| Job |
Reproduce the items below verbatim, omitting the pictures.

* * *

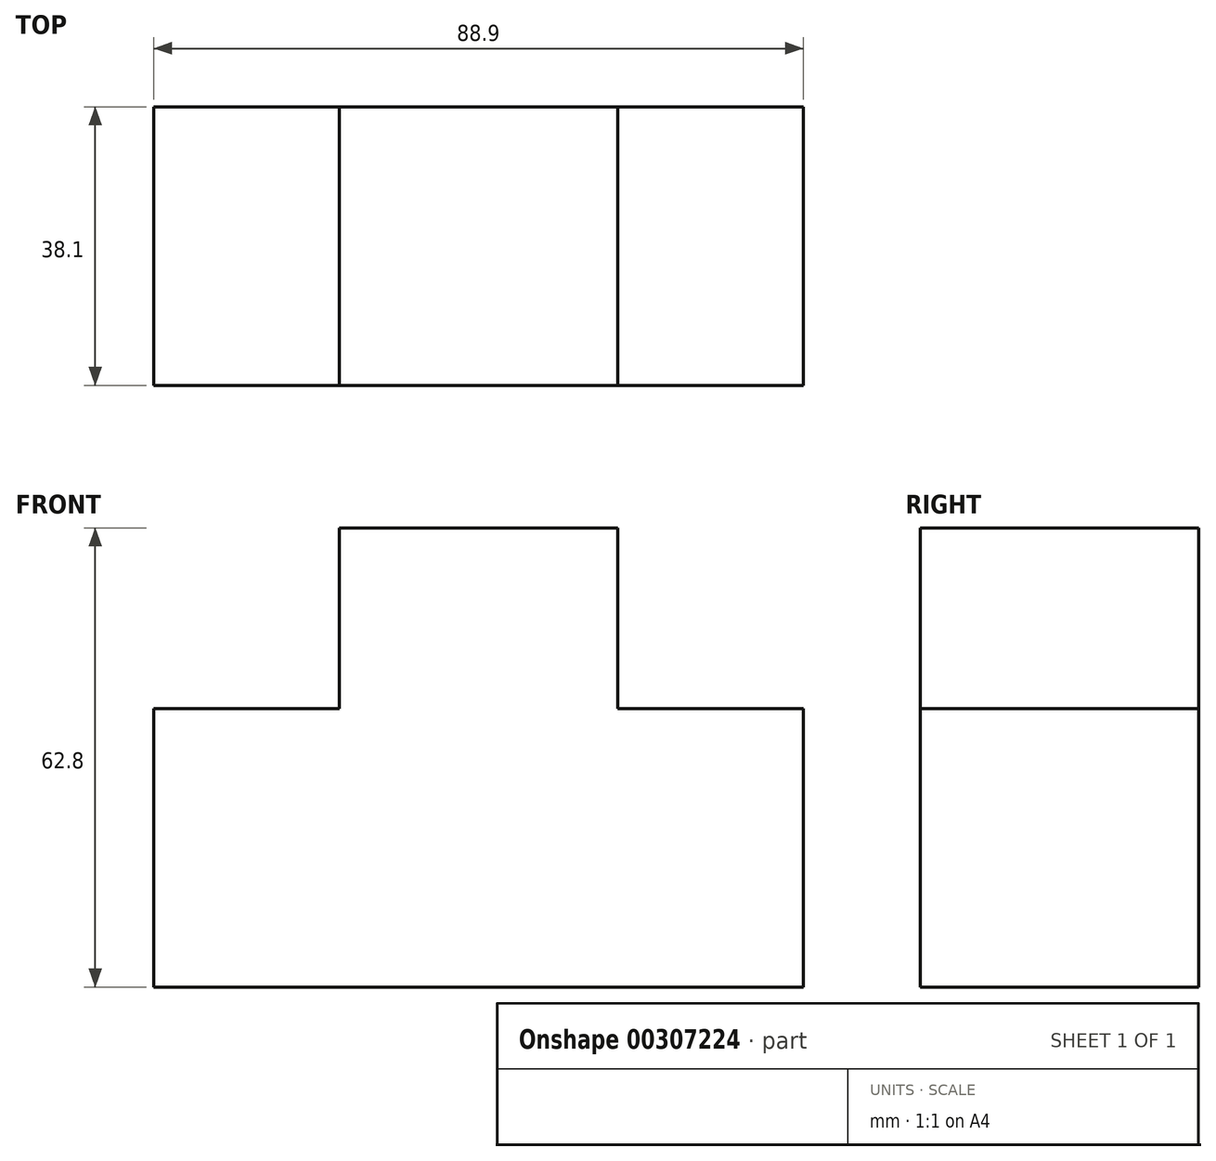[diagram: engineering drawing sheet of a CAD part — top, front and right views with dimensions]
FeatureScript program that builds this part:
annotation { "Feature Type Name" : "Feature", "Feature Type Description" : "" }
export const myFeature = defineFeature(function(context is Context, id is Id, definition is map)
    precondition{}
    {
        {
            var Q0;
            Q0=qCreatedBy(makeId("Front.planeOp"),FACE);
            var sketch = newSketch(context, id + "F0", { "sketchPlane" : qUnion([Q0])});
            skLineSegment(sketch, "E0", {"start": v(-42.03, -48.8) * mm, "end": v(46.87, -48.8) * mm});
            skLineSegment(sketch, "E1", {"start": v(46.87, -48.8) * mm, "end": v(46.87, -10.7) * mm});
            skLineSegment(sketch, "E2", {"start": v(46.87, -10.7) * mm, "end": v(21.47, -10.7) * mm});
            skLineSegment(sketch, "E3", {"start": v(21.47, -10.7) * mm, "end": v(21.47, 14) * mm});
            skLineSegment(sketch, "E4", {"start": v(21.47, 14) * mm, "end": v(-16.63, 14) * mm});
            skLineSegment(sketch, "E5", {"start": v(-16.63, 14) * mm, "end": v(-16.63, -10.7) * mm});
            skLineSegment(sketch, "E6", {"start": v(-16.63, -10.7) * mm, "end": v(-42.03, -10.7) * mm});
            skLineSegment(sketch, "E7", {"start": v(-42.03, -10.7) * mm, "end": v(-42.03, -48.8) * mm});
            skSolve(sketch);
        }
        {
            var Q0;
            Q0=makeQuery(id+"F0.imprint","IMPRINT",FACE,{"disambiguationData":[TD([[makeQuery(id+"F0.imprint","IMPRINT",EDGE,{"derivedFrom":sQuery(id+"F0.wireOp",EDGE,"E0")}),1.0]])]});
            extrude(context, id + "F1", {"entities" : qUnion([Q0]), "depth" : 38.1 * mm});
        }
    });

* * *

| Solution below |
[diagram: engineering drawing sheet of a CAD part — top, front and right views with dimensions]
FeatureScript program that builds this part:
annotation { "Feature Type Name" : "Feature", "Feature Type Description" : "" }
export const myFeature = defineFeature(function(context is Context, id is Id, definition is map)
    precondition{}
    {
        {
            var Q0;
            Q0=qCreatedBy(makeId("Front.planeOp"),FACE);
            var sketch = newSketch(context, id + "F0", { "sketchPlane" : qUnion([Q0])});
            skLineSegment(sketch, "E0", {"start": v(-42.03, -48.8) * mm, "end": v(46.87, -48.8) * mm});
            skLineSegment(sketch, "E1", {"start": v(46.87, -48.8) * mm, "end": v(46.87, -10.7) * mm});
            skLineSegment(sketch, "E2", {"start": v(46.87, -10.7) * mm, "end": v(21.47, -10.7) * mm});
            skLineSegment(sketch, "E3", {"start": v(21.47, -10.7) * mm, "end": v(21.47, 14) * mm});
            skLineSegment(sketch, "E4", {"start": v(21.47, 14) * mm, "end": v(-16.63, 14) * mm});
            skLineSegment(sketch, "E5", {"start": v(-16.63, 14) * mm, "end": v(-16.63, -10.7) * mm});
            skLineSegment(sketch, "E6", {"start": v(-16.63, -10.7) * mm, "end": v(-42.03, -10.7) * mm});
            skLineSegment(sketch, "E7", {"start": v(-42.03, -10.7) * mm, "end": v(-42.03, -48.8) * mm});
            skSolve(sketch);
        }
        {
            var Q0;
            Q0=makeQuery(id+"F0.imprint","IMPRINT",FACE,{"disambiguationData":[TD([[makeQuery(id+"F0.imprint","IMPRINT",EDGE,{"derivedFrom":sQuery(id+"F0.wireOp",EDGE,"E0")}),1.0]])]});
            extrude(context, id + "F1", {"entities" : qUnion([Q0]), "depth" : 38.1 * mm});
        }
    });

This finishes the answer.